What I received as an answer to my prayer about prayer was a visual image of the spiritual realm. In this picture, there were thin wire tubes, not unlike electrical conduits, twisting and turning throughout the spiritual realm, connecting God with people and people with God and people with people (sometimes I see freeways and clover leafs). The loving, healing, transforming, embracing, challenging, pure power of God is flowing out from God all the time along these spiritual conduits (because it is, in fact, God’s nature to be always giving out what is good). But here’s the catch: the conduits along which God’s power flows are made of our prayers. Each prayer we pray creates another conduit along which the power of God can flow into the world that so desperately needs it. I don’t know why our prayers create the conduits. That God would choose to shrink his divine energy into bits of power tiny enough to fit the frail, twisted conduits of prayer we offer seems ludicrous. Perhaps God values teamwork and community far more than we realize. At any rate, according to the picture in my head, that’s just the way things work in the spiritual realm.
So I pray. This morning I sat on my bed, making marks in my journal as I prayed. Each mark was a name or a situation or an event about which I prayed. A friend facing a frightening meeting with her boss at work. A woman searching for a place to stay during a much-needed spiritual and emotional retreat. Another friend discovering the futility of a life lived far from God and family. A relative in a distant country facing homesickness. My son, on the road again. My daughter, facing transition at work. My husband, eyeball-deep in ministry. A young man I met in the grocery store battling with his life as a preacher’s kid.

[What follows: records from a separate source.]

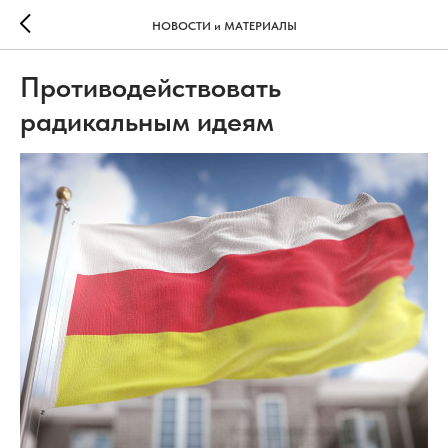
НОВОСТИ и МАТЕРИАЛЫ
Противодействовать
радикальным идеям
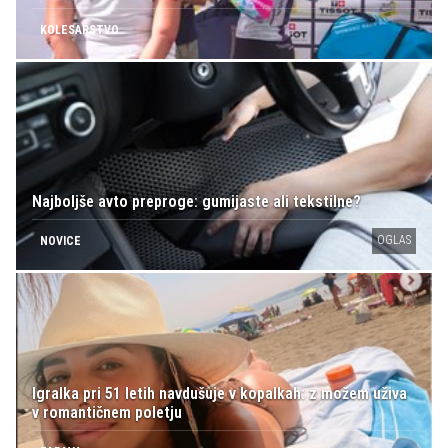
KOLESARSTVO
Najboljše avto preproge: gumijaste ali tekstilne?
OGLAS
NOVICE
Igralka pri 51 letih navdušuje v kopalkah: z možem uživa
v romantičnem poletju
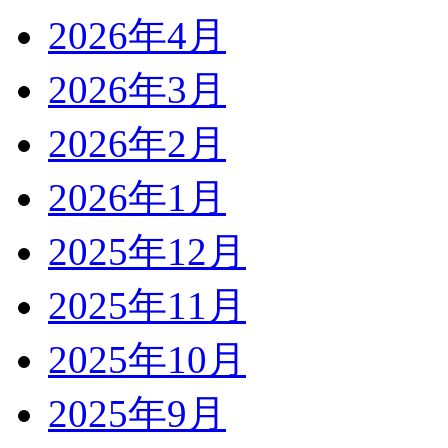
2026年4月
2026年3月
2026年2月
2026年1月
2025年12月
2025年11月
2025年10月
2025年9月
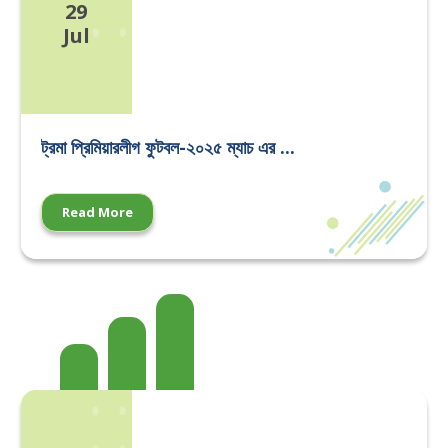
29
Jul
ট্রমা প্রিমিয়ারলীগ ফুটবল-২০২৫ ম্যাচ এর ...
Read More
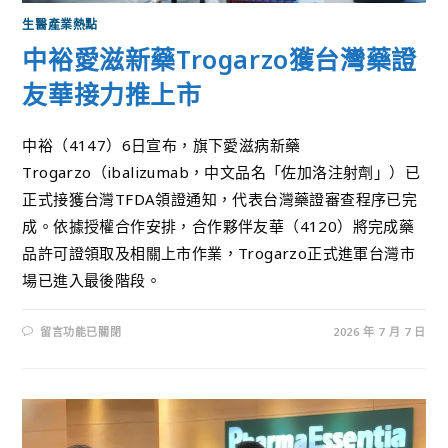
生醫產業熱點
中裕愛滋新藥Trogarzo獲台灣藥證
友華接力推上市
中裕（4147）6日宣布，旗下愛滋病新藥
Trogarzo（ibalizumab，中文品名「佐加洛注射劑」）已
正式接獲台灣TFDA領證通知，代表台灣藥證審查程序已完
成。依據授權合作安排，合作夥伴友華（4120）將完成藥
品許可證領取及相關上市作業，Trogarzo正式進軍台灣市
場已進入最後階段。
留言功能已關閉
2026 年 7 月 7 日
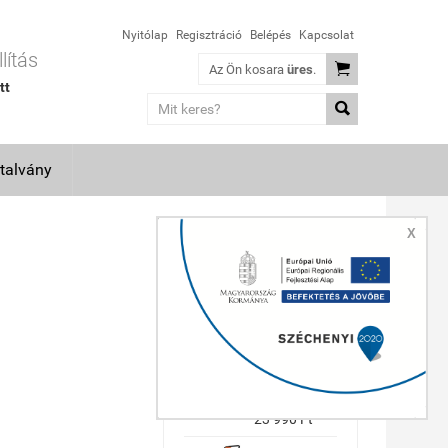
Nyitólap
Regisztráció
Belépés
Kapcsolat
lítás

Az Ön kosara
üres
.
tt

talvány
X
TOP TERMÉKEK
Makita
GA5030R
sarokcsiszoló
(36 hónap
garancia)
23 990 Ft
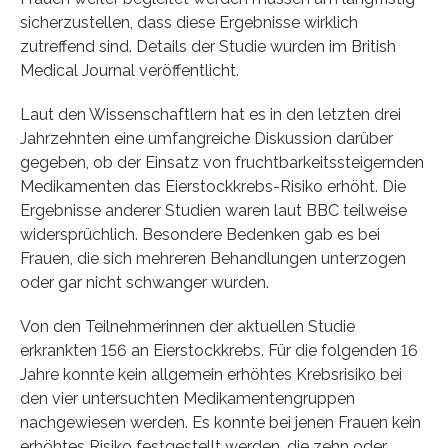
sicherzustellen, dass diese Ergebnisse wirklich
zutreffend sind. Details der Studie wurden im British
Medical Journal veröffentlicht.
Laut den Wissenschaftlern hat es in den letzten drei
Jahrzehnten eine umfangreiche Diskussion darüber
gegeben, ob der Einsatz von fruchtbarkeitssteigernden
Medikamenten das Eierstockkrebs-Risiko erhöht. Die
Ergebnisse anderer Studien waren laut BBC teilweise
widersprüchlich. Besondere Bedenken gab es bei
Frauen, die sich mehreren Behandlungen unterzogen
oder gar nicht schwanger wurden.
Von den Teilnehmerinnen der aktuellen Studie
erkrankten 156 an Eierstockkrebs. Für die folgenden 16
Jahre konnte kein allgemein erhöhtes Krebsrisiko bei
den vier untersuchten Medikamentengruppen
nachgewiesen werden. Es konnte bei jenen Frauen kein
erhöhtes Risiko festgestellt werden, die zehn oder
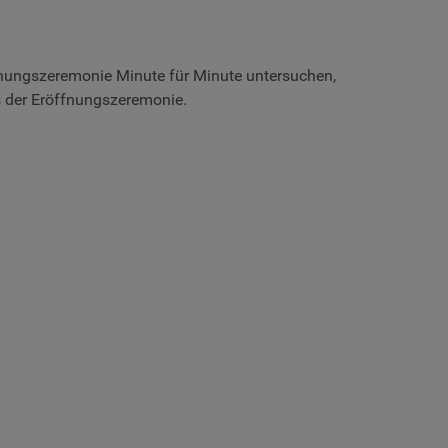
fnungszeremonie Minute für Minute untersuchen,
ss der Eröffnungszeremonie.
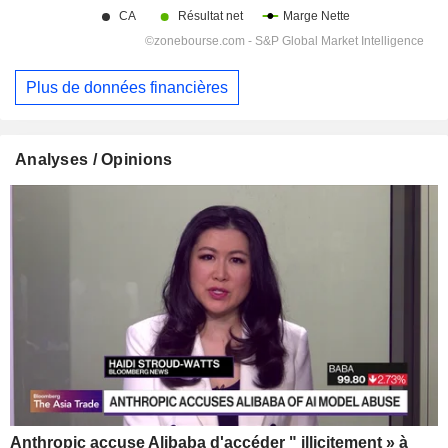
Plus de données financières
Analyses / Opinions
Anthropic accuse Alibaba d'accéder " illicitement » à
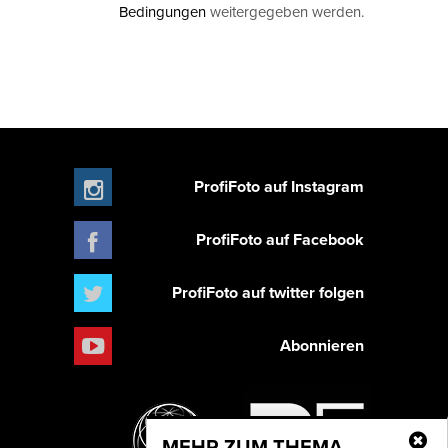
Bedingungen
weitergegeben werden.
ProfiFoto auf Instagram
ProfiFoto auf Facebook
ProfiFoto auf twitter folgen
Abonnieren
MEHR ZUM THEMA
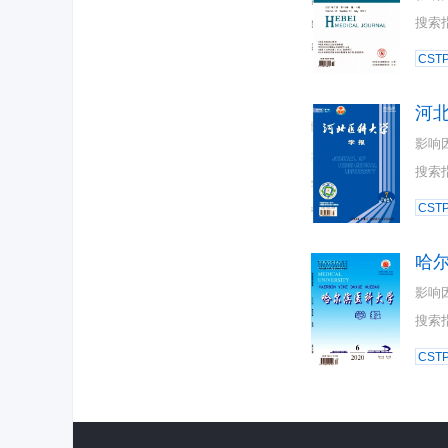
搜索
CST
河
影响
搜索
CST
哈
影响
搜索
CST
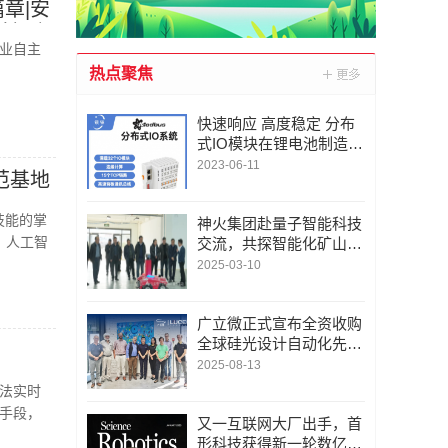
章|安
美好安
业自主
热点聚焦
快速响应 高度稳定 分布
式IO模块在锂电池制造的
优势揭秘 | 支持Modbu
2023-06-11
范基地
s、MQTT、OPC UA、P
rofinet、EtherCAT、Ethe
技能的掌
rnet/IP、BACnet/IP等多
神火集团赴量子智能科技
、人工智
种协议
交流，共探智能化矿山新
未来
2025-03-10
广立微正式宣布全资收购
全球硅光设计自动化先锋
LUCEDA
2025-08-13
法实时
手段，
又一互联网大厂出手，首
形科技获得新一轮数亿元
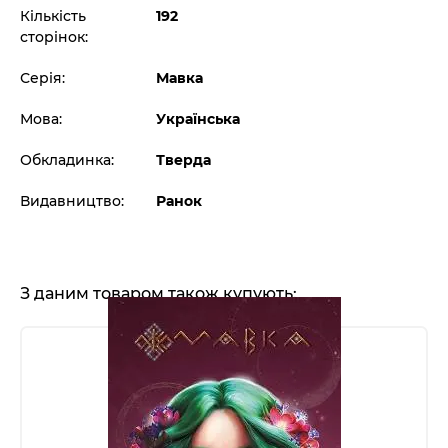
Кількість
192
сторінок:
Серія:
Мавка
Мова:
Українська
Обкладинка:
Тверда
Видавництво:
Ранок
З даним товаром також купують:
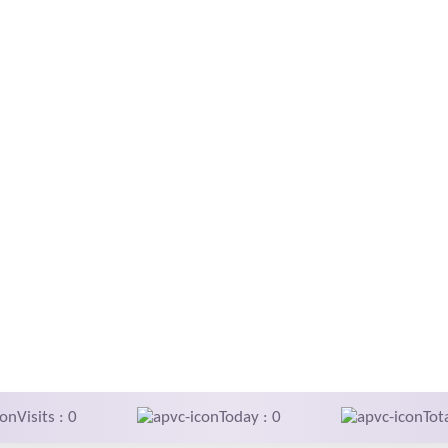
Visits : 0
Today : 0
Tot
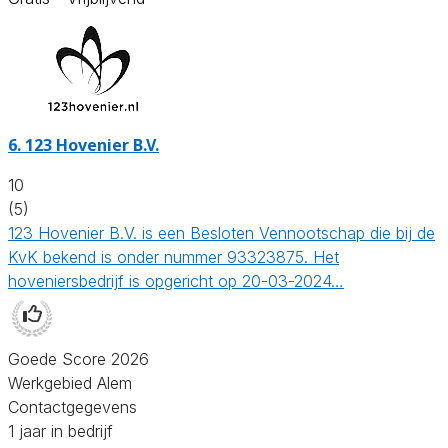
6.
123 Hovenier B.V.
10
(5)
123 Hovenier B.V. is een Besloten Vennootschap die bij de
KvK bekend is onder nummer 93323875. Het
hoveniersbedrijf is opgericht op 20-03-2024…
Goede Score 2026
Werkgebied Alem
Contactgegevens
1 jaar in bedrijf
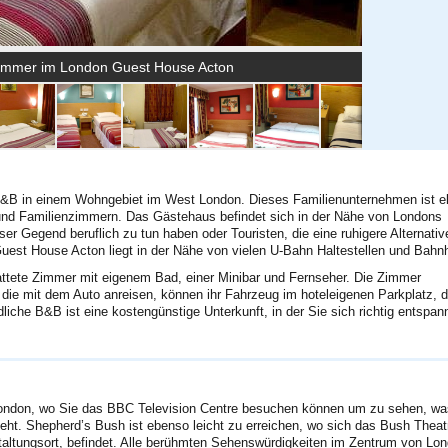
immer im London Guest House Acton
B&B in einem Wohngebiet im West London. Dieses Familienunternehmen ist e
 und Familienzimmern. Das Gästehaus befindet sich in der Nähe von Londons
eser Gegend beruflich zu tun haben oder Touristen, die eine ruhigere Alternativ
uest House Acton liegt in der Nähe von vielen U-Bahn Haltestellen und Bahn
ttete Zimmer mit eigenem Bad, einer Minibar und Fernseher. Die Zimmer
, die mit dem Auto anreisen, können ihr Fahrzeug im hoteleigenen Parkplatz, d
liche B&B ist eine kostengünstige Unterkunft, in der Sie sich richtig entspan
London, wo Sie das BBC Television Centre besuchen können um zu sehen, wa
geht. Shepherd’s Bush ist ebenso leicht zu erreichen, wo sich das Bush Theat
taltungsort, befindet. Alle berühmten Sehenswürdigkeiten im Zentrum von Lo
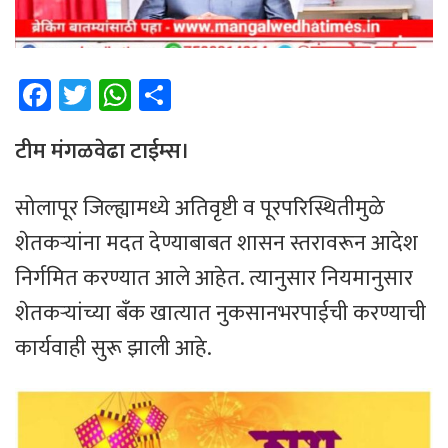
Fa
T
W
Sh
ce
wi
h
ar
b
tt
at
e
टीम मंगळवेढा टाईम्स।
o
er
sA
सोलापूर जिल्ह्यामध्ये अतिवृष्टी व पूरपरिस्थितीमुळे
ok
p
शेतकऱ्यांना मदत देण्याबाबत शासन स्तरावरून आदेश
p
निर्गमित करण्यात आले आहेत. त्यानुसार नियमानुसार
शेतकऱ्यांच्या बँक खात्यात नुकसानभरपाईची करण्याची
कार्यवाही सुरू झाली आहे.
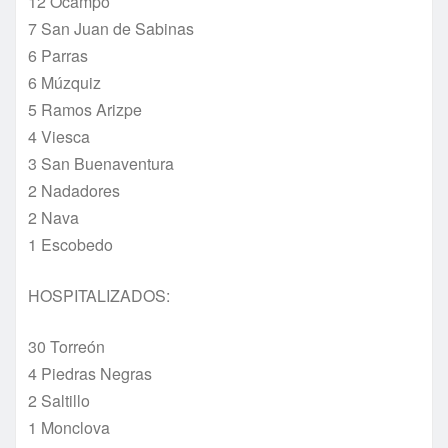
12 Ocampo
7 San Juan de Sabinas
6 Parras
6 Múzquiz
5 Ramos Arizpe
4 Viesca
3 San Buenaventura
2 Nadadores
2 Nava
1 Escobedo
HOSPITALIZADOS:
30 Torreón
4 Piedras Negras
2 Saltillo
1 Monclova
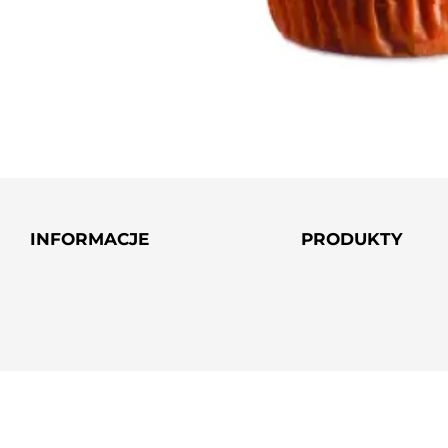
INFORMACJE
PRODUKTY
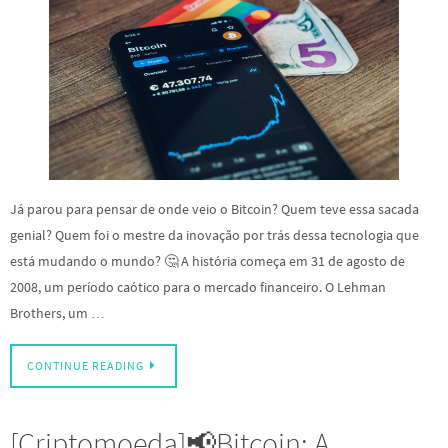
Já parou para pensar de onde veio o Bitcoin? Quem teve essa sacada
genial? Quem foi o mestre da inovação por trás dessa tecnologia que
está mudando o mundo? 🤔 A história começa em 31 de agosto de
2008, um período caótico para o mercado financeiro. O Lehman
Brothers, um …
CONTINUE READING
[Criptomoeda]📢Bitcoin: A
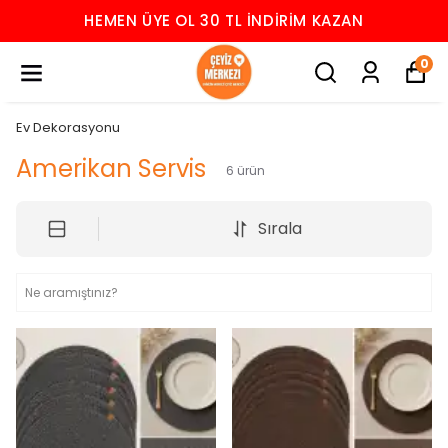
HEMEN ÜYE OL 30 TL İNDIRIM KAZAN
0
Ev Dekorasyonu
Amerikan Servis
6
ürün
Sırala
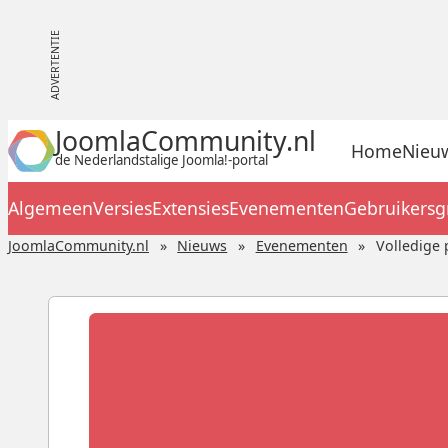
JoomlaCommunity.nl
Home
Nieu
de Nederlandstalige Joomla!-portal
Algemeen
Versies
Extensies
Evenementen
Gebruikers
JoomlaCommunity.nl
Nieuws
Evenementen
Volledige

Often I do not know how to pray for people; I mean, I do not know the particular words to say, the specific requests to make on their behalf. I do not need to know that. If God blesses me with specific words to pray for someone I will pray them. If not, I will simply hold that person in the presence of God, lifting them up into the flow of divine power, trusting God’s desire to flow his love through me and to the people I love and to those I hear of who are in need. If this perspective on prayer sounds heretical, or just immature, I’m sorry. Perhaps I ought to be even more embarrassed to reveal how my mind works in this regard than I am. But the fact remains that now I pray earnestly, with faith, believing that prayer makes a huge difference in the way the world operates. I believe, now, that life on earth would be radically different if more people prayed with greater frequency, not because our prayer somehow changes the mind of an indecisive, disinterested God, but because our prayers provide the pathways along which the loving, healing, convicting, transforming power of God can reach into the moments of our lives, can touch our bodies, our minds, our souls, our relationships, our work, our loving. I asked God for understanding and this is what God gave me. Maybe some of us don’t have what it takes to grasp the reality of the invisible realm so God gives us pictures. I’ll not reject the picture just because I wanted something more profound or theologically impressive.